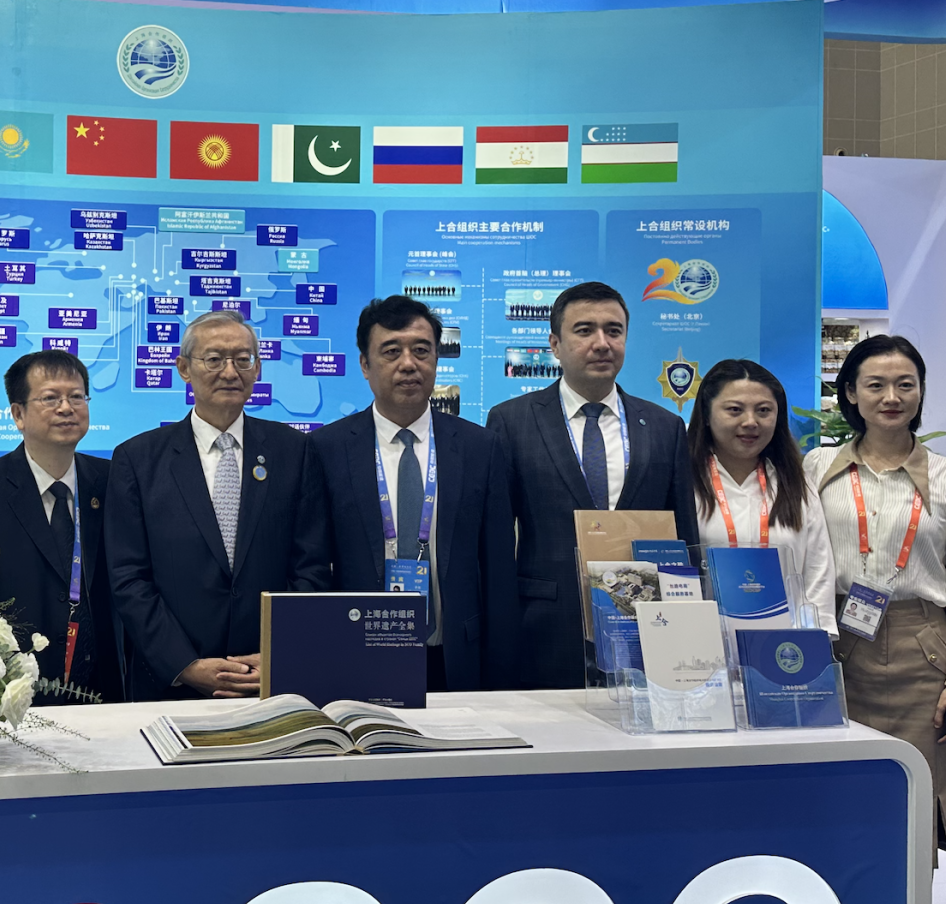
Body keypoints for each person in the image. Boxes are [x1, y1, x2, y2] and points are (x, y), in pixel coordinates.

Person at [804, 334, 946, 866]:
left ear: (921, 391)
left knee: (916, 798)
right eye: (876, 385)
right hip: (838, 647)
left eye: (905, 384)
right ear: (850, 393)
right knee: (843, 792)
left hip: (922, 650)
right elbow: (802, 560)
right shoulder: (817, 467)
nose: (892, 397)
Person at [107, 310, 332, 700]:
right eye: (214, 359)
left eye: (243, 359)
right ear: (184, 368)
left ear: (257, 369)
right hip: (172, 684)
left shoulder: (293, 451)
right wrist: (185, 665)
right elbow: (129, 577)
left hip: (269, 680)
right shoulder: (138, 459)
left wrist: (277, 653)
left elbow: (311, 567)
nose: (230, 372)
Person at [485, 280, 698, 688]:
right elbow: (494, 539)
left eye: (613, 331)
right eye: (584, 330)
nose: (602, 343)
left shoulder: (664, 427)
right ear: (555, 344)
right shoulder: (512, 421)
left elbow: (683, 536)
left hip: (647, 627)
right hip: (545, 628)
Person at [312, 296, 519, 691]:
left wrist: (503, 676)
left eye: (421, 351)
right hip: (356, 653)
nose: (408, 364)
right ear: (365, 364)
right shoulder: (327, 449)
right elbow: (314, 566)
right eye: (391, 351)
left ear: (437, 359)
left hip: (454, 658)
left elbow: (497, 570)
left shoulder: (479, 447)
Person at [0, 351, 123, 701]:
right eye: (51, 398)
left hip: (108, 688)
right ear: (18, 414)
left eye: (77, 396)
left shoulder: (112, 481)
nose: (66, 408)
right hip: (14, 693)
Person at [687, 358, 835, 627]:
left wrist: (815, 638)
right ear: (706, 415)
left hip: (785, 642)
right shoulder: (684, 482)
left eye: (764, 410)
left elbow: (818, 572)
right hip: (704, 638)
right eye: (735, 410)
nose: (751, 422)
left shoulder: (795, 483)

________________________

WHAT THE EXERCISE ASKS =
If a line in the records above has the word "wrist", copy it out.

SOLUTION FOR THIS EXERCISE =
right wrist: (185, 665)
left wrist: (277, 653)
left wrist: (503, 676)
left wrist: (815, 638)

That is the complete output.